Hello Rock Stars! Happy Wednesday! This week’s question comes from a subscriber who asks: “I often have to travel for work, and every time I leave, my son gets extremely upset. How should I handle this?” I love this question. How often are we all derailed by the oozing of the pure, innocent, honest emotions of our children. I have found that this is a reality for parents of kids of all ages – it just usually shows up differently. The reality is that we all have obligations, dreams, and desires. Many end up taking us away from our family for a time. That is perfectly okay, normal and healthy. For example, as I write this, my son is begging for me to watch his endless(yet pretty awesome) yo-yo tricks. I’m doing my best, but I have to get this out to my Rock Stars! The point is that we cannot feel guilty for having a life. In fact, when you travel, or do other things for either work or enjoyment, you are giving your child a precious gift – a vision of a healthy functioning parent. When you do travel, or have to be away even for a night, here are a few ideas to help ease the pain:
- Plan some special time you and your child will spend together when you return. It does not have to be anything super time consuming or expensive – even scheduling 15-30 minutes to read a book, work on a puzzle, or have a catch in the yard makes an impact and gives you each something to look forward to. It also communicates to your child that you value time with him.

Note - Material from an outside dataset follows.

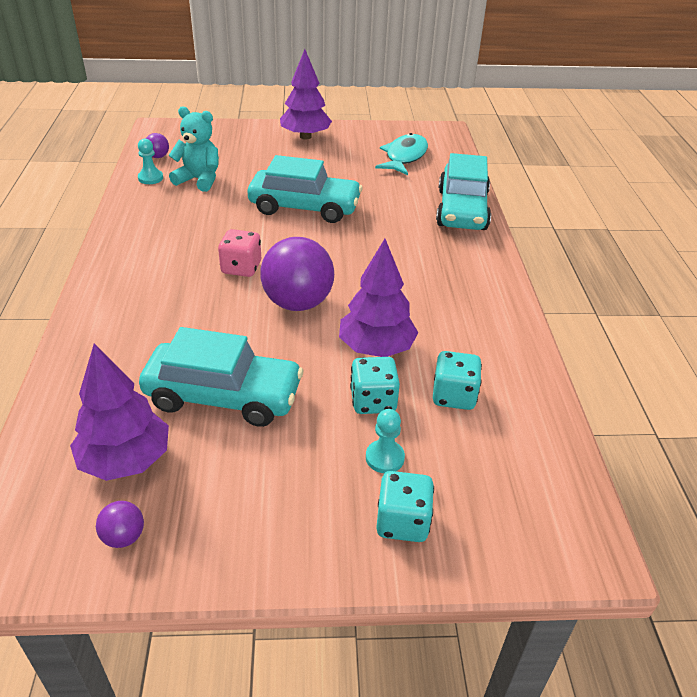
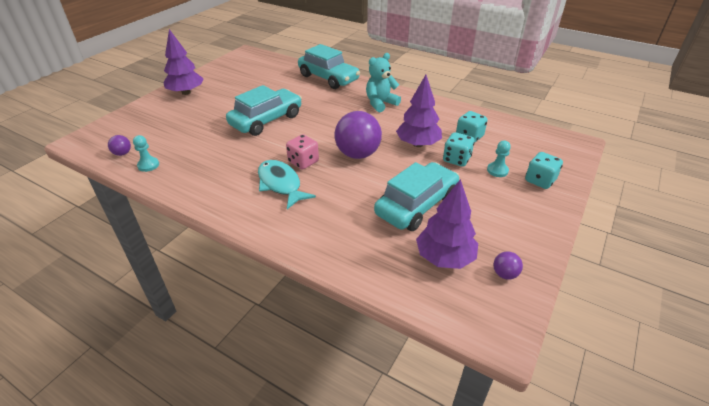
camera: 55 degrees left, 0 degrees up
turquoise teddy bear [169,106,219,192] -> turquoise teddy bear moved to [366,53,401,112]
turquoise fish [375,133,428,175] -> turquoise fish moved to [258,160,316,209]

- Find a way to keep communication going with your child while you are away. Face Time, texting, and phone calls are great. Other simple ideas include leaving letters or notes for your child to open each day while you are away. You could also start a journal or letter notebook together, where one of you writes a message or note to the other, and then leaves it for the other person to respond back.

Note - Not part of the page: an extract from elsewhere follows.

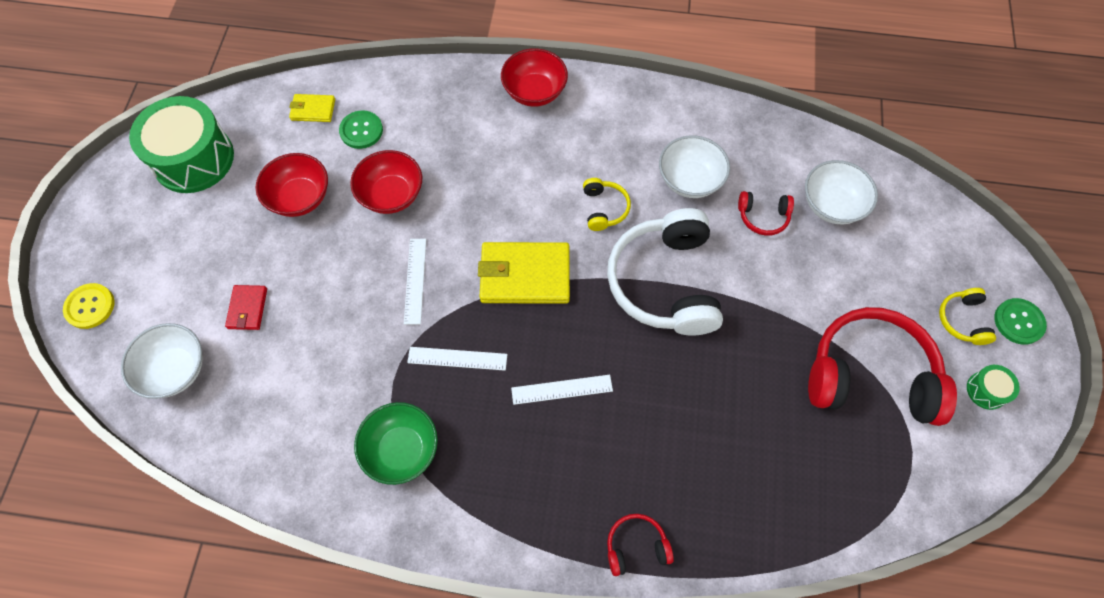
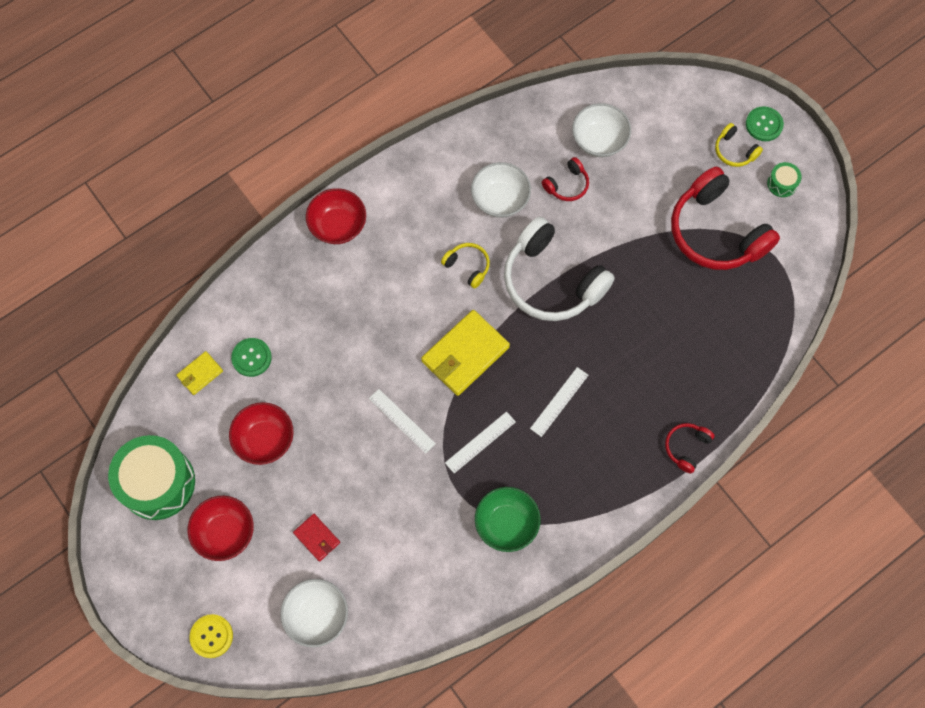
camera: 45 degrees left, 5 degrees up
red bowl [350,150,422,214] -> red bowl moved to [188,496,254,561]
red headphones [808,307,957,426] -> red headphones turned 90 degrees counterclockwise [671,167,780,270]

- Try to create some small traditions or rituals around your trips. For example, try to have dinner together the night you get back to catch up, or maybe share a special book or board game together before you go. Again, the key is it doesn’t have to cost anything or be extravagant, the point is to make regular and familiar connections with your child – that is what he will remember, not the fact that you were away.
- Finally, if your child gets upset, definitely validate his feelings, but don’t get sucked into the drama that can often ensue. Kids have a way of carrying on that tugs at our heart in the most desperate of ways. It’s okay to let them feel sad and experience the pain of you going away. That too, is healthy and normal.